• [SHORT EXERCISE]
In the data below, locate each line that contains the string "wireOp" and copy those lines.

• [RECORDS TO PROCESS]
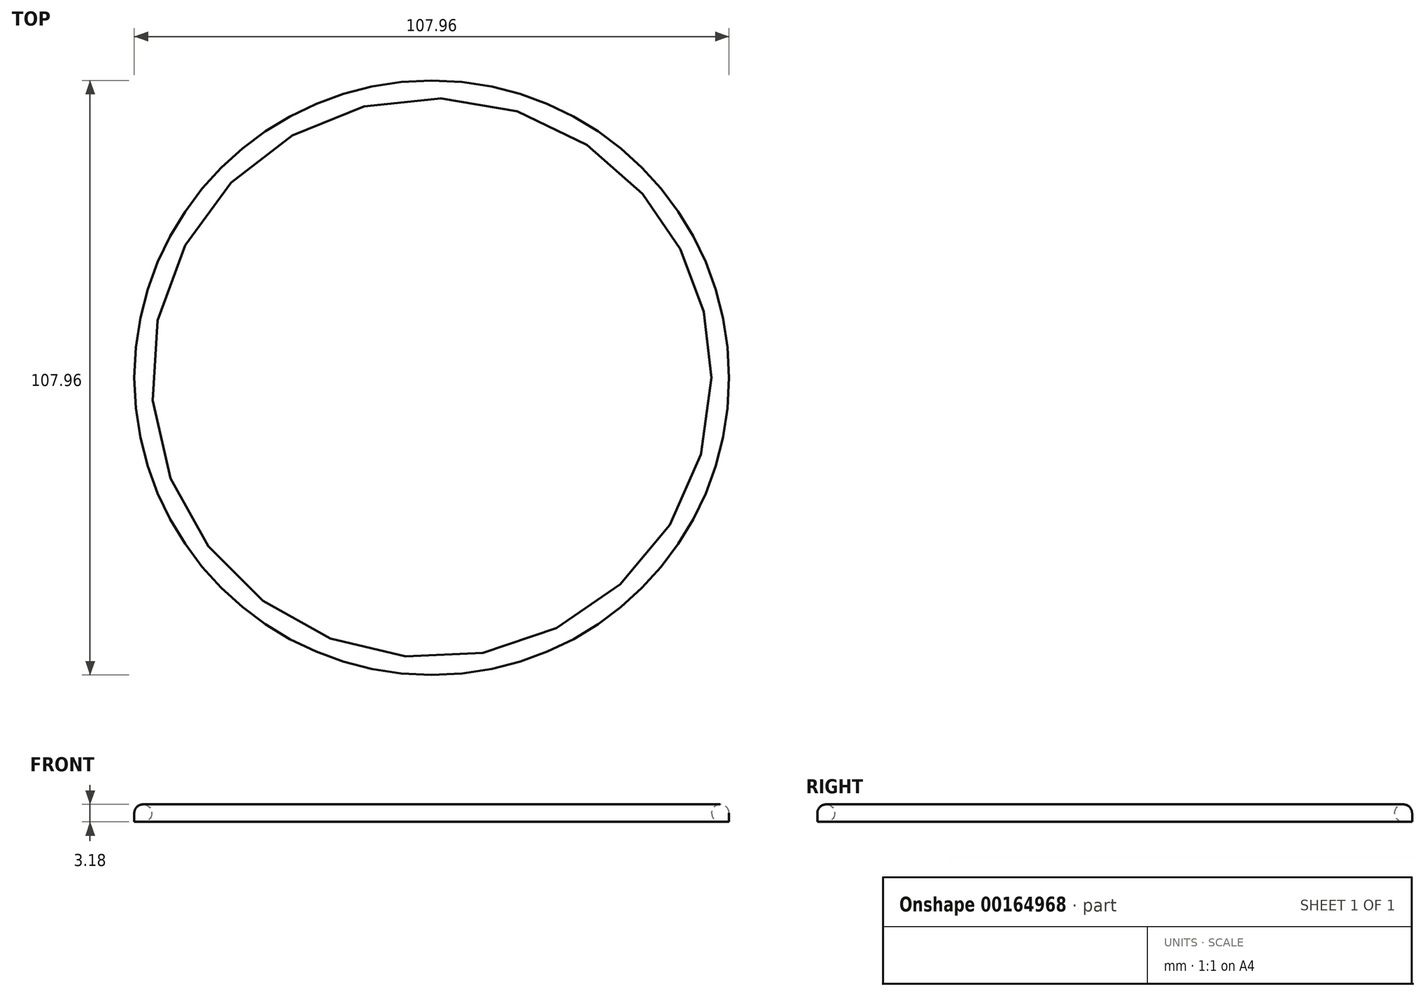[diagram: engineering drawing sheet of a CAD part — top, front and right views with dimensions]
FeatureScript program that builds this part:
annotation { "Feature Type Name" : "Feature", "Feature Type Description" : "" }
export const myFeature = defineFeature(function(context is Context, id is Id, definition is map)
    precondition{}
    {
        {
            var Q0;
            Q0=qCreatedBy(makeId("Top.planeOp"),FACE);
            var sketch = newSketch(context, id + "F0", { "sketchPlane" : qUnion([Q0])});
            skCircle(sketch, "E0", {"center": v(0, 0) * mm, "radius": 50.8 * mm});
            skCircle(sketch, "E1", {"center": v(0, 0) * mm, "radius": 53.98 * mm});
            skSolve(sketch);
        }
        {
            var Q0;
            Q0=qSketchRegion(id+"F0",true);
            extrude(context, id + "F1", {"entities" : qUnion([Q0]), "depth" : 3.17 * mm});
        }
        {
            var Q0;
            Q0=makeQuery(id+"F1.opExtrude","CAP_EDGE",EDGE,{"disambiguationData":[OSD([sQuery(id+"F0.wireOp",EDGE,"E0")])],"isStart":false});
            var Q1;
            Q1=makeQuery(id+"F1.opExtrude","CAP_EDGE",EDGE,{"disambiguationData":[OSD([sQuery(id+"F0.wireOp",EDGE,"E1")])],"isStart":false});
            var Q2;
            Q2=makeQuery(id+"F1.opExtrude","CAP_EDGE",EDGE,{"disambiguationData":[OSD([sQuery(id+"F0.wireOp",EDGE,"E0")])],"isStart":true});
            fillet(context, id + "F2", {"entities" : qUnion([Q0, Q1, Q2]), "radius" : 1.59 * mm, "tangentPropagation" : true, "allowEdgeOverflow" : false});
        }
    });
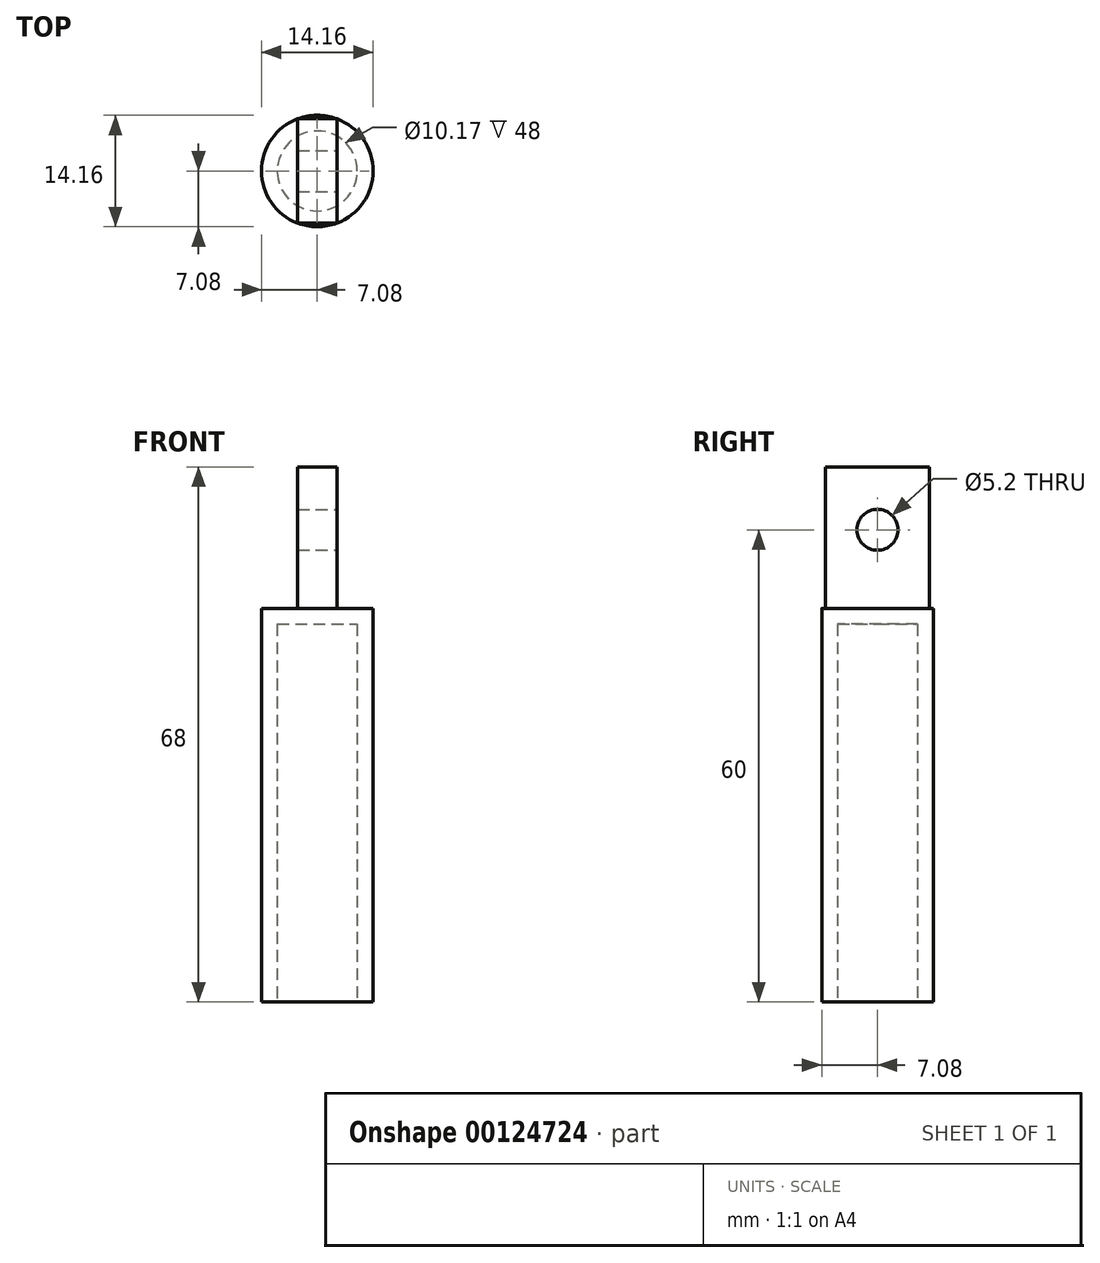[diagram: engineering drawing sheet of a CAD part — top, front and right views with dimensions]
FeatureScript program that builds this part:
annotation { "Feature Type Name" : "Feature", "Feature Type Description" : "" }
export const myFeature = defineFeature(function(context is Context, id is Id, definition is map)
    precondition{}
    {
        {
            var Q0;
            Q0=qCreatedBy(makeId("Top.planeOp"),FACE);
            var sketch = newSketch(context, id + "F0", { "sketchPlane" : qUnion([Q0])});
            skCircle(sketch, "E0", {"center": v(0, 0) * mm, "radius": 7.08 * mm});
            skLineSegment(sketch, "E1.bottom", {"start": v(-2.5, 6.63) * mm, "end": v(2.5, 6.63) * mm});
            skLineSegment(sketch, "E1.top", {"start": v(-2.5, -6.63) * mm, "end": v(2.5, -6.63) * mm});
            skLineSegment(sketch, "E1.left", {"start": v(-2.5, 6.63) * mm, "end": v(-2.5, -6.63) * mm});
            skLineSegment(sketch, "E1.right", {"start": v(2.5, 6.63) * mm, "end": v(2.5, -6.63) * mm});
            skSolve(sketch);
        }
        {
            var Q0;
            Q0 = qSketchRegion(id + "F0", true);
            extrude(context, id + "F1", {"entities" : qUnion([Q0]), "depth" : 50 * mm});
        }
        {
            var Q0;
            Q0=makeQuery(id+"F0.imprint","IMPRINT",FACE,{"disambiguationData":[TD([[makeQuery(id+"F0.imprint","IMPRINT",EDGE,{"derivedFrom":sQuery(id+"F0.wireOp",EDGE,"E1.bottom")}),-1.0]])]});
            extrude(context, id + "F2", {"entities" : qUnion([Q0]), "operationType" : NewBodyOperationType.ADD, "depth" : 68 * mm});
        }
        {
            var Q0;
            Q0=makeQuery(id+"F2.opExtrude","SWEPT_FACE",FACE,{"disambiguationData":[OSD([sQuery(id+"F0.wireOp",EDGE,"E1.right")])]});
            var sketch = newSketch(context, id + "F3", { "sketchPlane" : qUnion([Q0])});
            skCircle(sketch, "E2", {"center": v(0, 60) * mm, "radius": 2.6 * mm});
            skSolve(sketch);
        }
        {
            var Q0;
            Q0 = qSketchRegion(id + "F3", true);
            extrude(context, id + "F4", {"entities" : qUnion([Q0]), "operationType" : NewBodyOperationType.REMOVE, "endBound" : BoundingType.THROUGH_ALL, "oppositeDirection" : true, "depth" : 25 * mm});
        }
        {
            var Q0;
            Q0=makeQuery(id+"F1.opExtrude","CAP_FACE",FACE,{"disambiguationData":[OSD([sQuery(id+"F0.wireOp",EDGE,"E0")])],"isStart":true});
            var sketch = newSketch(context, id + "F5", { "sketchPlane" : qUnion([Q0])});
            skCircle(sketch, "E3", {"center": v(0, 0) * mm, "radius": 5.08 * mm});
            skSolve(sketch);
        }
        {
            var Q0;
            Q0 = qSketchRegion(id + "F5", true);
            extrude(context, id + "F6", {"entities" : qUnion([Q0]), "operationType" : NewBodyOperationType.REMOVE, "oppositeDirection" : true, "depth" : 48 * mm});
        }
    });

• [PROBLEM SOLUTION]
            Q0=makeQuery(id+"F1.opExtrude","CAP_EDGE",EDGE,{"disambiguationData":[OSD([sQuery(id+"F0.wireOp",EDGE,"E0")])],"isStart":false});
            Q1=makeQuery(id+"F1.opExtrude","CAP_EDGE",EDGE,{"disambiguationData":[OSD([sQuery(id+"F0.wireOp",EDGE,"E1")])],"isStart":false});
            Q2=makeQuery(id+"F1.opExtrude","CAP_EDGE",EDGE,{"disambiguationData":[OSD([sQuery(id+"F0.wireOp",EDGE,"E0")])],"isStart":true});
            Q0=makeQuery(id+"F0.imprint","IMPRINT",FACE,{"disambiguationData":[TD([[makeQuery(id+"F0.imprint","IMPRINT",EDGE,{"derivedFrom":sQuery(id+"F0.wireOp",EDGE,"E1.bottom")}),-1.0]])]});
            Q0=makeQuery(id+"F2.opExtrude","SWEPT_FACE",FACE,{"disambiguationData":[OSD([sQuery(id+"F0.wireOp",EDGE,"E1.right")])]});
            Q0=makeQuery(id+"F1.opExtrude","CAP_FACE",FACE,{"disambiguationData":[OSD([sQuery(id+"F0.wireOp",EDGE,"E0")])],"isStart":true});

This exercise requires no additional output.